WHAT NEEDS TO BE DONE:
Resume the code review of the vdsm downloadImageFromStream change, writing what follows its final comment.

PROVIDED TEXT:

▼▼▼

Change in vdsm[master]: introducing downloadImageFromStream

16 Jan 2014


      Nir Soffer has posted comments on this change.
Change subject: introducing downloadImageFromStream
......................................................................
Patch Set 1:
(22 comments)
Partial review: imageSharing, commit message
http://gerrit.ovirt.org/#/c/23281/1//COMMIT_MSG
Commit Message:
Line 3: AuthorDate: 2014-01-12 13:52:24 +0200
Line 4: Commit:     Liron Aravot laravot@redhat.com
Line 5: CommitDate: 2014-01-15 16:43:38 +0200
Line 6: 
Line 7: introducing downloadImageFromStream
Introducing
I think this feature should have better title then the twisted "downloadFromStream". Download from stream does not make sense and is just a hack to get this working with minimal changes in the code.
Line 8: 
Line 9: This patch introduces the downloadImageFromStream verb in vdsm which
Line 10: allows to upload using streaming content to vdsm images.
Line 11: XML-RPC spec doesn't support streaming, as we don't want to use HTTP
Line 10: allows to upload using streaming content to vdsm images.
Line 11: XML-RPC spec doesn't support streaming, as we don't want to use HTTP
Line 12: server in addition to the current XML-RPC server (to not use another
Line 13: port) we will threat some requests as http requests instead of xml-rpc
Line 14: requests.
Streaming content is not correct - no streaming done here. This is simply adding upload support without the size limits implied by xmlrpc.

▲▲▲

RECORDED DATA:
▼▼▼

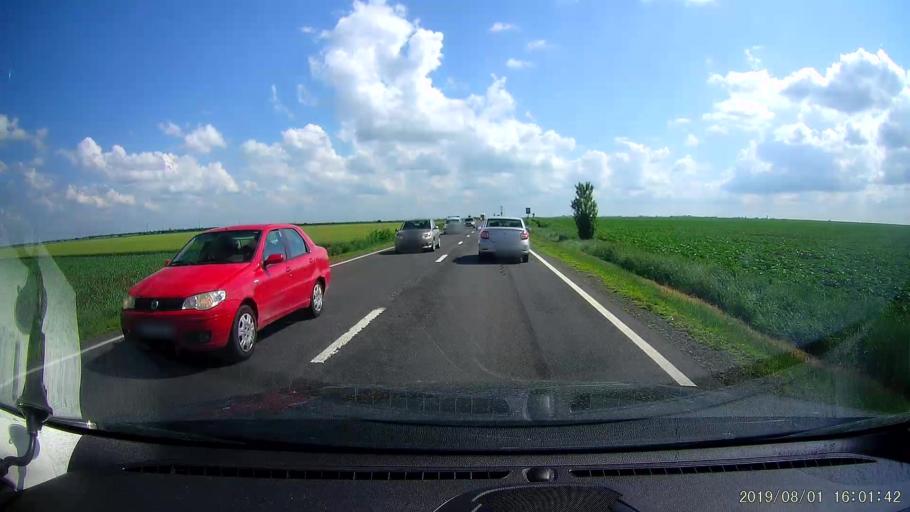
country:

▲▲▲

OUTPUT OF THE EXERCISE:
Line 15: 
Line 16: General upload information:
Line 17: ---------------------------------------------------------------
Line 18: PUT requests arriving to the server with content type of
Line 13: port) we will threat some requests as http requests instead of xml-rpc
Line 14: requests.
Line 15: 
Line 16: General upload information:
Line 17: ---------------------------------------------------------------
A more useful formatting would be:
General upload information
 --------------------------
content...
Line 18: PUT requests arriving to the server with content type of
Line 19: application/octet-stream to default paths that we use
Line 20: today for request handling ('/', '/RPC2') will be threated as
Line 21: upload requests.
Line 17: ---------------------------------------------------------------
Line 18: PUT requests arriving to the server with content type of
Line 19: application/octet-stream to default paths that we use
Line 20: today for request handling ('/', '/RPC2') will be threated as
Line 21: upload requests.
I think it would be more correct to limit the upload support to certain path, for example, "/storage".
Later we may want to extend this to download data directly from storage, and we would like to add GET verb. This will not work if we use the same path of xmlrpc handlers.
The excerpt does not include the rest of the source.